SOM is considered the gold standard for SOD investigation. Expert consensus at a National Institutes of Health conference previously recommended that patients with suspected SOD, particularly types II and III, be referred for manometry rather than diagnostic ERCP alone. High basal sphincter pressures can be confirmatory of a presumptive diagnosis of SOD. However, the performance characteristics have been lackluster. Patients can have fluctuating measurements throughout the day, and pressure readings can be similar for both symptomatic and normal patients. Furthermore, SOM has proven to be unreliable as a predictor of response to sphincterotomy, especially for type III disease. Even postsphincterotomy patients can have abnormally high manometric readings, questioning its reliability as a diagnostic test for SOD. Patient demographics, pancreaticobiliary enzyme levels, presence of gallbladder disease, pain patterns, use of narcotics, underlying functional disorders, and psychological comorbidities have not been found to correlate with manometric results.
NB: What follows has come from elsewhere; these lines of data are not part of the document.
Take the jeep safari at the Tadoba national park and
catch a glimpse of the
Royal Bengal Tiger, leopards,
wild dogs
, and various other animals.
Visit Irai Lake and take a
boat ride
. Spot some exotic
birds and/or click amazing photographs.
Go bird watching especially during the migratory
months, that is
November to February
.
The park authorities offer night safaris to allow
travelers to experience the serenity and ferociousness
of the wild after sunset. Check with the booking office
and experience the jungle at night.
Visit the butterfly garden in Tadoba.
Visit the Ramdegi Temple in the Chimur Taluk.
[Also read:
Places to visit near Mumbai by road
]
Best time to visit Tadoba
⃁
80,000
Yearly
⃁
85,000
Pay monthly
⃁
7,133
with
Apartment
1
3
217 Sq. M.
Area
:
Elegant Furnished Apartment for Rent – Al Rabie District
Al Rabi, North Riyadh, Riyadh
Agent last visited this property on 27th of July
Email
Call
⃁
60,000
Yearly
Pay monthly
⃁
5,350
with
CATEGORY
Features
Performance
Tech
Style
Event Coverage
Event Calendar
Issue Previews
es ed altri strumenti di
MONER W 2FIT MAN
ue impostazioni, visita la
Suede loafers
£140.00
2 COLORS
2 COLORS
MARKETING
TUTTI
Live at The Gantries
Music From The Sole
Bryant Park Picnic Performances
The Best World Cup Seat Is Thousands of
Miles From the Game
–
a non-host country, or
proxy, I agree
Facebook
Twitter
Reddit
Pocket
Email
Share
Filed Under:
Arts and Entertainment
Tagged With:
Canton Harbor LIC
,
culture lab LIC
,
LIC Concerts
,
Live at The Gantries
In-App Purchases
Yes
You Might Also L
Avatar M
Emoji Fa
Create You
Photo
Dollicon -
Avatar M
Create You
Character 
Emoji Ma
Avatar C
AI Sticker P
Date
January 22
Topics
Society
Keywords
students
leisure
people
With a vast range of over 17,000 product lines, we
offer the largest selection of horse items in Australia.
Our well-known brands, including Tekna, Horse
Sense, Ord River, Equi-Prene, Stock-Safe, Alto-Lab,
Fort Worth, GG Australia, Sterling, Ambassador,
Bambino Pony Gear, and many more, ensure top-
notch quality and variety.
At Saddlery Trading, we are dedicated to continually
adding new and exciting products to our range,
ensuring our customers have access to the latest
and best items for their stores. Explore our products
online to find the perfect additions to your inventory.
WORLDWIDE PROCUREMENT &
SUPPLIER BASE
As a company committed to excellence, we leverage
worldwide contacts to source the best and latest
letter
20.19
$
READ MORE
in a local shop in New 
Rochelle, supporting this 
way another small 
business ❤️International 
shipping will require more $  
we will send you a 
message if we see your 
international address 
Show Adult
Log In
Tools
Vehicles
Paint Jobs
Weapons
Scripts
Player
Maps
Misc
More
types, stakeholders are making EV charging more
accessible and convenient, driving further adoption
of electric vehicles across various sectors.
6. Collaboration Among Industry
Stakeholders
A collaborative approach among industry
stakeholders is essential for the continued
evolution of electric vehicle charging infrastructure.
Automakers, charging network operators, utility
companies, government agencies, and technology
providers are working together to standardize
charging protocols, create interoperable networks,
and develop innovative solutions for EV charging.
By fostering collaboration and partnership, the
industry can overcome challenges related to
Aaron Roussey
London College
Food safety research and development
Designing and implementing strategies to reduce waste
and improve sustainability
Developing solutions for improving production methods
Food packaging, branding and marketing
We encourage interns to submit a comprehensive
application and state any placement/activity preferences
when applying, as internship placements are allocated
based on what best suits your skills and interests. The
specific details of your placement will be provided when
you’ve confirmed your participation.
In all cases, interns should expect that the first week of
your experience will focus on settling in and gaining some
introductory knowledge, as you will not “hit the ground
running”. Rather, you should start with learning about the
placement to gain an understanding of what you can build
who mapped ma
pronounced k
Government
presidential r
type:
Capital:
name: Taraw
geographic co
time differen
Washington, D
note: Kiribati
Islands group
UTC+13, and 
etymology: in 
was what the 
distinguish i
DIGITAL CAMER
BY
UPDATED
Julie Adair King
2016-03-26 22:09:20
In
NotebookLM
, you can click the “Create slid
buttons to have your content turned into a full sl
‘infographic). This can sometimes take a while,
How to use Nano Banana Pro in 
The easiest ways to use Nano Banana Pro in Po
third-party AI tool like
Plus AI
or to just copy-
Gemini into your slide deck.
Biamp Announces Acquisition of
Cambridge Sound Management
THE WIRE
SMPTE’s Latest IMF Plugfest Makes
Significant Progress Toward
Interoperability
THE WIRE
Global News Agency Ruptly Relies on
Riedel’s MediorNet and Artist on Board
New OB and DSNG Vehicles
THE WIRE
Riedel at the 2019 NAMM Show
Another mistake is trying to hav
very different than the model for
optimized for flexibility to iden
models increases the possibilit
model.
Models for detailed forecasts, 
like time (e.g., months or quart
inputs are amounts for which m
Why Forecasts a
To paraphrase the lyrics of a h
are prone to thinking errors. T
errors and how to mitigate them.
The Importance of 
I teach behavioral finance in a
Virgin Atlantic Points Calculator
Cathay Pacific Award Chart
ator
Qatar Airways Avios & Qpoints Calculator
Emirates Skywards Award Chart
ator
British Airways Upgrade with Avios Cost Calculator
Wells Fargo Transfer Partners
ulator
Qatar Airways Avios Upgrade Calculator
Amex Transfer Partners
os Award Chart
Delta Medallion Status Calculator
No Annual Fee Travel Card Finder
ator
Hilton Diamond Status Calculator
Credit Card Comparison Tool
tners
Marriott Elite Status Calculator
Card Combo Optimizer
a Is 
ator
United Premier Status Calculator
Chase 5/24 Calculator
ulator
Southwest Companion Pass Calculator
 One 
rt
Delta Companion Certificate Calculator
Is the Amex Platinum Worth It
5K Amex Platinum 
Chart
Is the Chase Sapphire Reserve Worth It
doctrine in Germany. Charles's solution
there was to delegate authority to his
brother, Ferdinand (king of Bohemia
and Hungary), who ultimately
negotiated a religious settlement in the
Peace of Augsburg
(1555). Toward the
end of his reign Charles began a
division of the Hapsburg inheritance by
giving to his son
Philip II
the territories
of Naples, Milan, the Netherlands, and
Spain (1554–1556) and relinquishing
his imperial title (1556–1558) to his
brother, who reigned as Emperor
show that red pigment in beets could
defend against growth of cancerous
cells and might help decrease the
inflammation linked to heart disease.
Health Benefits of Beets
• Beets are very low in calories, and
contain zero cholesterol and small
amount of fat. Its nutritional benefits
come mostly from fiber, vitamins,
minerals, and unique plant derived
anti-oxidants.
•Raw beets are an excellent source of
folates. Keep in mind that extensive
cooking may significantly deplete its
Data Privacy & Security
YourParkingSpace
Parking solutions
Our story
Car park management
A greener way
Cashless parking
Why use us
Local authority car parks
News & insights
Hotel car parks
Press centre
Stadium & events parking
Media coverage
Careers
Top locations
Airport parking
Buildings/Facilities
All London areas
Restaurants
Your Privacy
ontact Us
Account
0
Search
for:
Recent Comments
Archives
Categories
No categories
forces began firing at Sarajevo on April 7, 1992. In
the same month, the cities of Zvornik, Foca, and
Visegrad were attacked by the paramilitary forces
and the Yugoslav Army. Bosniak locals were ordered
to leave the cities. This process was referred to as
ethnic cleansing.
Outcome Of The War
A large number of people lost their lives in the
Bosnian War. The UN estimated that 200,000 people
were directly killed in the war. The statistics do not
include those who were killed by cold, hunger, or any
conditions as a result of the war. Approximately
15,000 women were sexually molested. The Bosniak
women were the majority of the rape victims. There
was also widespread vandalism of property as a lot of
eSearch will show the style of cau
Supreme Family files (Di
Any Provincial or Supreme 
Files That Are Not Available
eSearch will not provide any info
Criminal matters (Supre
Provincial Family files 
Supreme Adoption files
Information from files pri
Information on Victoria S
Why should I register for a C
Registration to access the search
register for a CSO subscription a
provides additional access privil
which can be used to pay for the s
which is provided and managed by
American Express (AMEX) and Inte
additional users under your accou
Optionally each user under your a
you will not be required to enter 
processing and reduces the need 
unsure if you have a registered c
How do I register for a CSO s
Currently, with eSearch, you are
Several other limitations of SOM preclude its universal use on all patients with suspected SOD, including (1) need for center expertise and challenging manometry catheter placement; (2) variation in pressure measurements from different types of catheter equipment, variable sphincter lumen size, probe position, and point in time when a spasm is captured; and (3) undue risk involved in catheter insertion during diagnostic ERCP. Measurement of liver enzymes and biliary dilation may be sufficient, if not superior, to manometry for diagnosis and predicting response to therapy. The latter strategy seems cost-effective when factoring in the patients and endoscopists’ time, center resources, and potential hospitalization risks incurred with diagnostic SOM; yet, to date, there are no cost analysis studies that validate this claim.